Per questo oggi fedeli e non, assolutamente smarriti di fronte a tali scelte dei Superiori, calate dall'alto, si sono fatti promotori di una raccolta-firme, con cui chiedono al Maestro Generale di annullare la chiusura del convento di San Marco, decisa dal Capitolo provinciale in modo giuridicamente legittimo, benché spiritualmente e culturalmente letale. Il Maestro Generale, che peraltro presto si recherà in visita alle tre Province italiane dei Predicatori (quindi, anche a quella in questione) è l'unica autorità dell'Ordine, dotata del potere e dell'autorità necessari per una decisione di questo tipo. Per questo, una richiesta analoga giunge anche – e per gli stessi motivi ‒ dai fedeli della chiesa partenopea di San Domenico Maggiore.
Vicende tristi, queste, vicende che, concludendo, spingono a due ordini di conclusioni. La prima: i Domenicani furono tra i primi non solo a respirare a pieni polmoni, ma addirittura a far maggiormente circolare il cosiddetto soffio dello «spirito del Concilio» (pensiamo, ad esempio, al ruolo svolto da molti esponenti di spicco di tale Ordine nell'ambito della cosiddetta "nouvelle théologie"). Visti i frutti – emorragia di vocazioni, seminari svuotati ed ora anche conventi chiusi – v'è da chiedersi, se, anziché di un soffio, non si sia trattato di un'insopportabile alitosi.

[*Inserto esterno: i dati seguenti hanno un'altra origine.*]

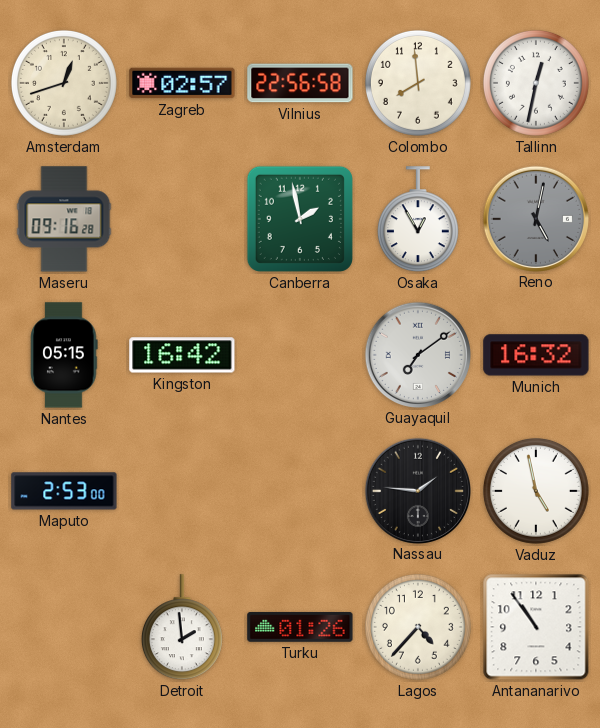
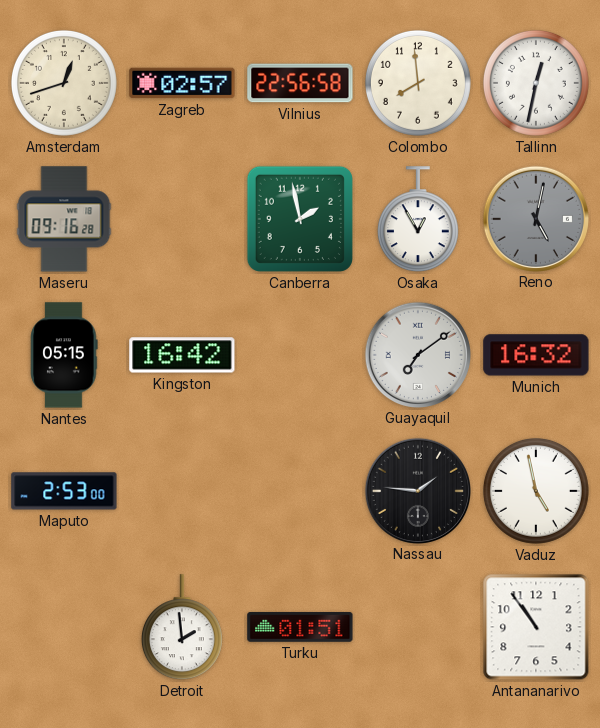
Turku: 01:26 -> 01:51
Lagos: 4:37 -> none
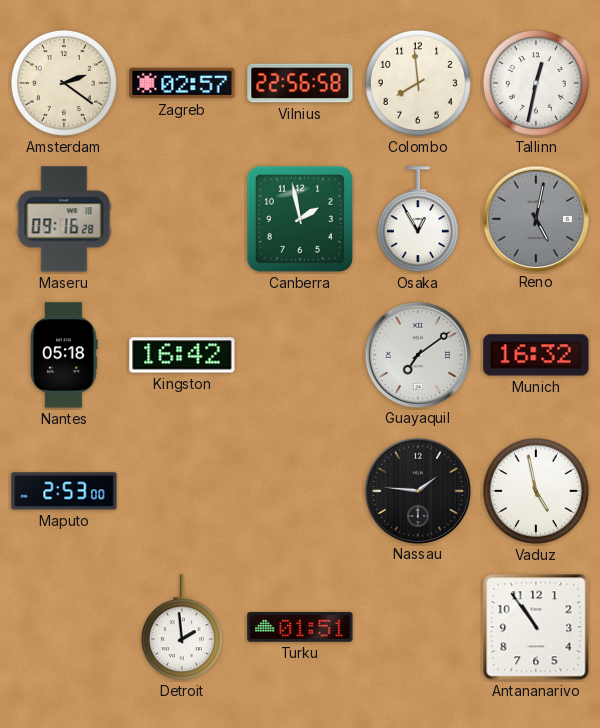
Amsterdam: 12:42 -> 2:21
Nantes: 05:15 -> 05:18
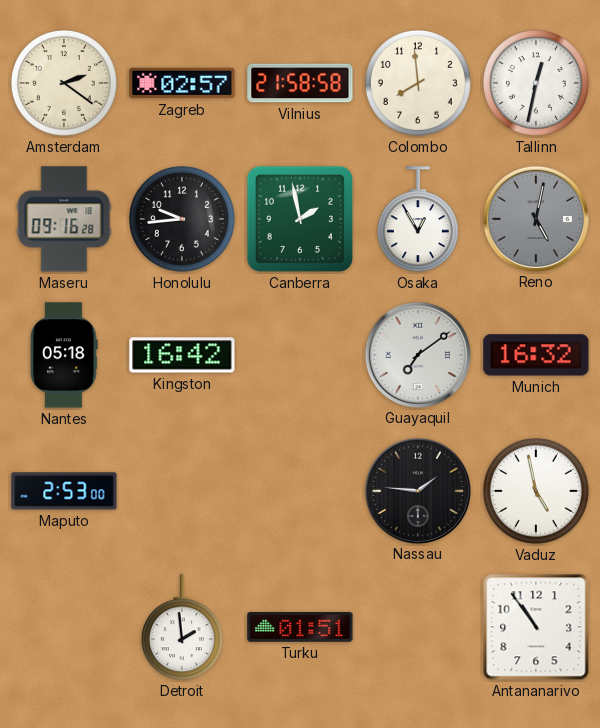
Vilnius: 22:56 -> 21:58
Honolulu: none -> 9:44
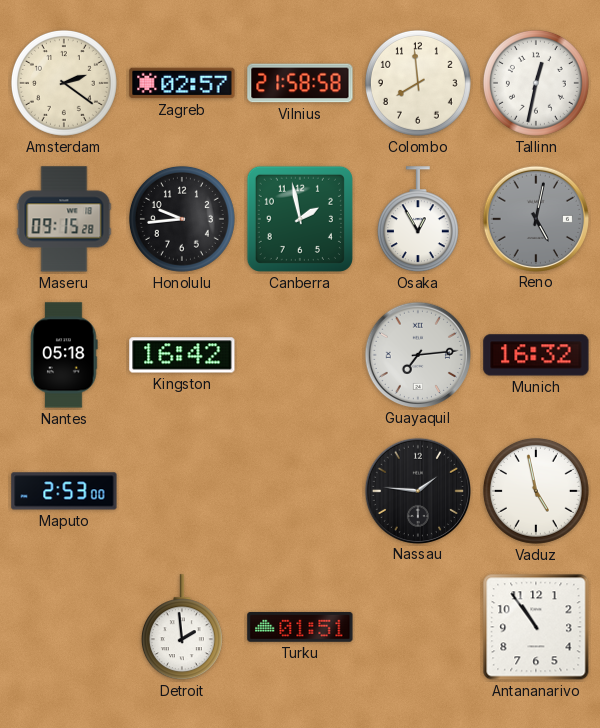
Maseru: 09:16 -> 09:15
Guayaquil: 7:09 -> 7:14
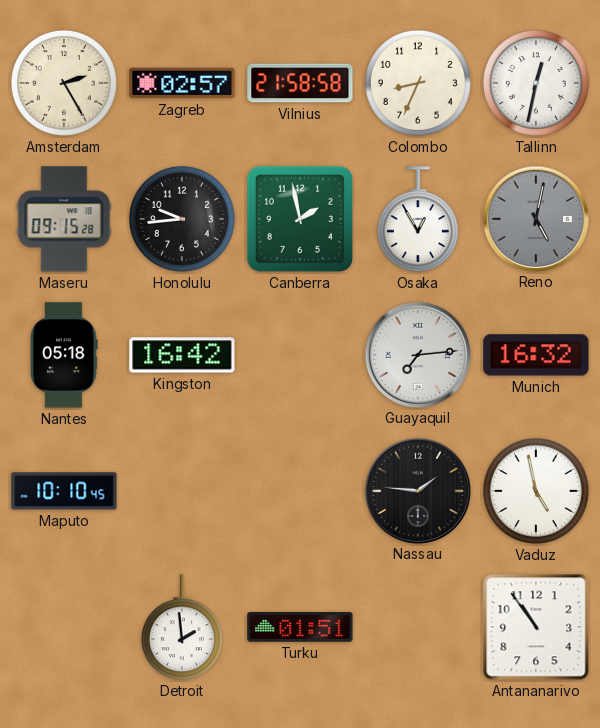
Amsterdam: 2:21 -> 2:25
Colombo: 7:59 -> 8:34
Maputo: 2:53 -> 10:10
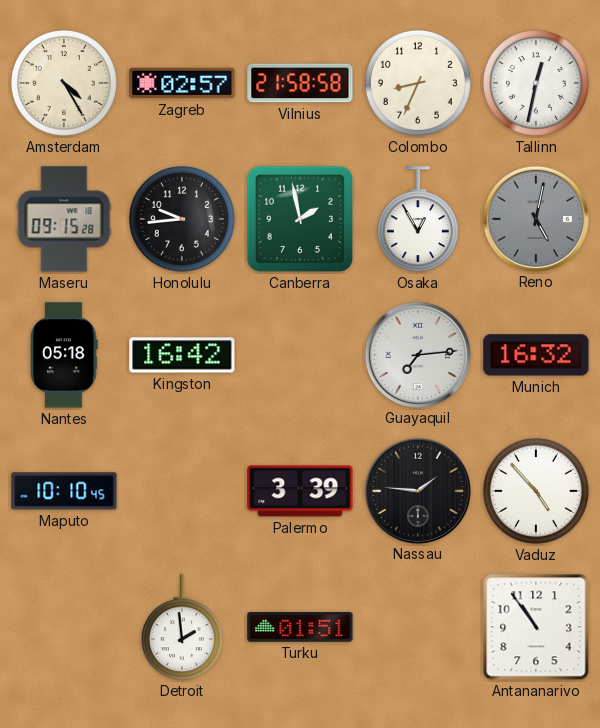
Amsterdam: 2:25 -> 4:25
Palermo: none -> 3:39
Vaduz: 4:58 -> 4:53
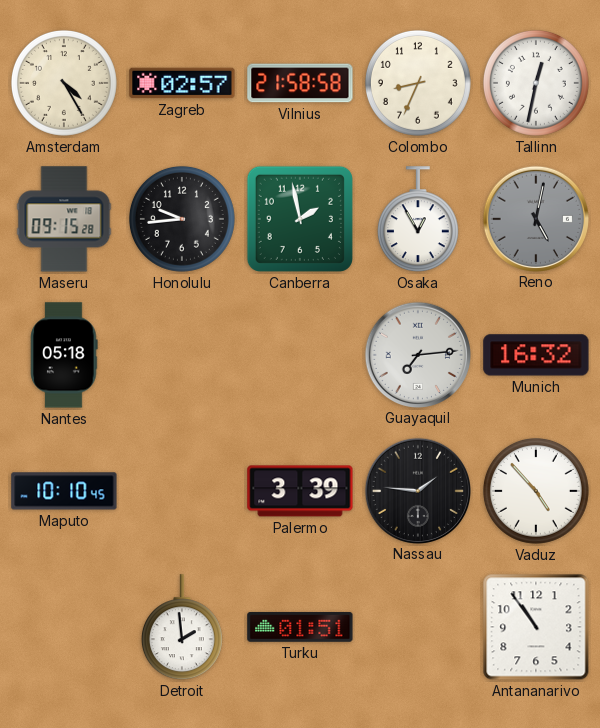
Kingston: 16:42 -> none
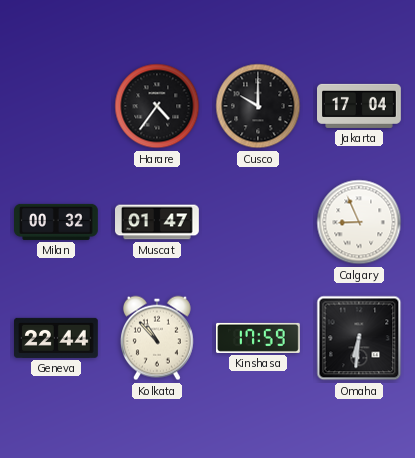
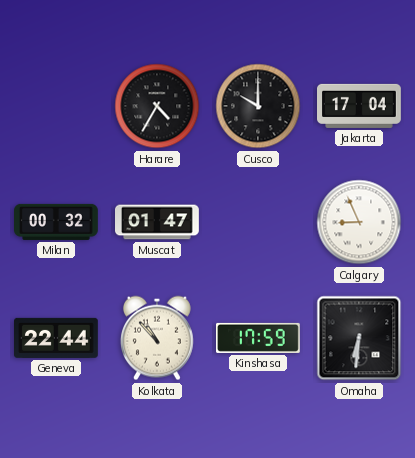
Harare: 4:36 -> 4:35
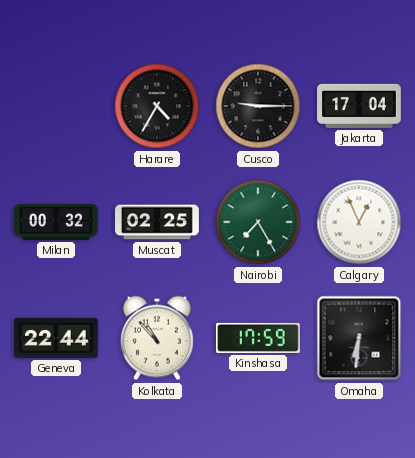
Cusco: 10:00 -> 9:15
Muscat: 01:47 -> 02:25
Nairobi: none -> 7:25
Calgary: 8:56 -> 12:56
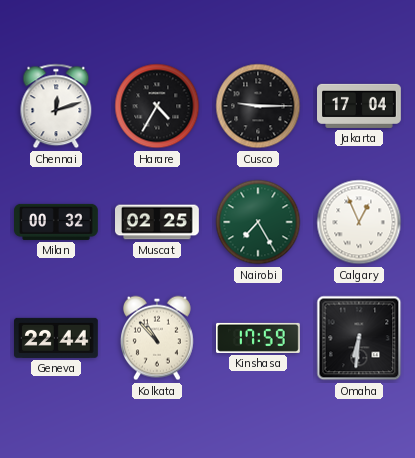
Chennai: none -> 12:12
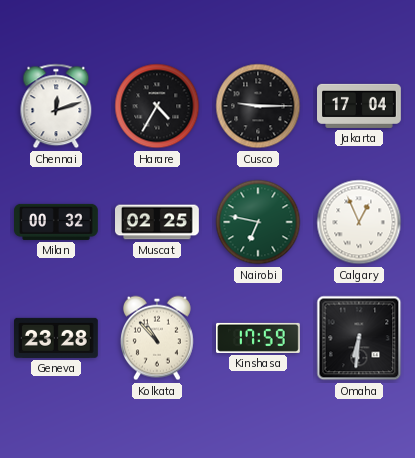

La seconda considerazione: preso atto di come il cattoprogressismo non paghi, anziché limitarsi a chiudere conventi ed azzerare comunità, non sarebbe meglio, avviare piuttosto una seria riflessione sulle cause che hanno condotto in cinquant'anni al disastro di oggi, cercando di porvi rimedio nell'unico modo possibile, ovvero tornando alle radici del carisma, al Fondatore ed alla Tradizione?